The Cartier store at the Stanford Shopping Center in Palo Alto, Calif.

LONDON — Robust jewelry sales and stronger demand in Europe and Mainland China helped Compagnie Financière Richemont outstrip analysts’ projections and post a 5.7 percent uptick in third-quarter sales to 3.09 billion euros, or $3.34 billion.

Richemont, parent of Cartier, IWC and Dunhill, saw sales growth in all regions, with the exception of Europe, which was down 1 percent at actual rates, but up three percent at constant exchange rates. Figures are converted at average exchange rates for the three months to Dec. 31.

During the quarter, the decline in watch sales slowed to 2 percent, with positive growth in the retail channel offset by continued weakness in the wholesale channel, Richemont said.
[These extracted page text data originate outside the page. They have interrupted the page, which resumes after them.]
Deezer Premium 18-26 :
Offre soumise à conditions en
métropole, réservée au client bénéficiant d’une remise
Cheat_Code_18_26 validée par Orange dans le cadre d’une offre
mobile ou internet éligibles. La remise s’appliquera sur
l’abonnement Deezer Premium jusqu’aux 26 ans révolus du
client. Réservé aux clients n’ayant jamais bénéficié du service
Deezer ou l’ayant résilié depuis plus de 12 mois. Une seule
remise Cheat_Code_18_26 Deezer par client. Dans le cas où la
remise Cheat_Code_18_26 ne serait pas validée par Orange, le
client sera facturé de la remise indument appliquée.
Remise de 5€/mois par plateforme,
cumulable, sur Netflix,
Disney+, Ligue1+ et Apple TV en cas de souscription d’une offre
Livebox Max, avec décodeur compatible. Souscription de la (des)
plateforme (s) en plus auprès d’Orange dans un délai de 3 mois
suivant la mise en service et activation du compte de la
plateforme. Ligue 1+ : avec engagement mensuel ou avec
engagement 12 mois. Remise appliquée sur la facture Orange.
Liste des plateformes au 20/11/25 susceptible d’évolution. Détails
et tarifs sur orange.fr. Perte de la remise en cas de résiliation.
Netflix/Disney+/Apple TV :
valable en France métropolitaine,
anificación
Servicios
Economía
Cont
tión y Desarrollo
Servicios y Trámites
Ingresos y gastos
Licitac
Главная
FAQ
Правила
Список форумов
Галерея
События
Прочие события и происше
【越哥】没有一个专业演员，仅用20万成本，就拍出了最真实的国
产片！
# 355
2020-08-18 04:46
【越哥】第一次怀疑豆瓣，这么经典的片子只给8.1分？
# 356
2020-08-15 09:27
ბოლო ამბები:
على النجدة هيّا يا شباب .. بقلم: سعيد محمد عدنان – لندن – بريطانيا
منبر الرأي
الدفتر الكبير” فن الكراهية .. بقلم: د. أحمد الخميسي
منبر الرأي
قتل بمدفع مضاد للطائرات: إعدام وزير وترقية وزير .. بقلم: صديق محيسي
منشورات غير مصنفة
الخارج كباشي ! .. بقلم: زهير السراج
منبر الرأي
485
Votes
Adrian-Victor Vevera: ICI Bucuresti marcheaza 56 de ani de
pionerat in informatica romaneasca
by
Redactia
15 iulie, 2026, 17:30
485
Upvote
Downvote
The growth in overall sales comes after a tough first half that saw revenues fall 12.6 percent and profits decline 51 percent, as the watch business continued to suffer.

Although business picked up in the quarter, Richemont warned that net profit for the year will face tough comparatives due to the prior year’s inclusion of a substantial non-cash gain relating to the merger of Net-a-porter with Yoox to form Yoox Net-a-porter Group, which is now listed on the Milan Bourse.

Analysts had expected Richemont’s growth to range from flat to a 5 percent decline, despite easier year-on-year comparisons from the anniversary of the 2015 Paris terrorist attacks.

Richemont said its other businesses posted good growth, mainly driven by Chloé, Montblanc and Peter Millar. Richemont is, once again, restructuring its Dunhill business, with 25 store closures set for the second half and merchandise write-downs planned, according to analysts.

Sales over the nine-month period to December declined by 6 percent at constant exchange rates and by 7 percent at actual exchange rates.

The third-quarter results come amid a challenging year that has already seen Richemont lay off Swiss watch workers and buy back high-end timepieces from its wholesale clients as sales decline. A crackdown on bribery in China and a change in tourism and shopper habits has reshaped the dynamics of the business, with Richemont — and other big companies — forced to adjust to the new normal of lower sales growth.

Richemont is also adapting its watch offer and implementing cost reductions at headquarters and regional levels.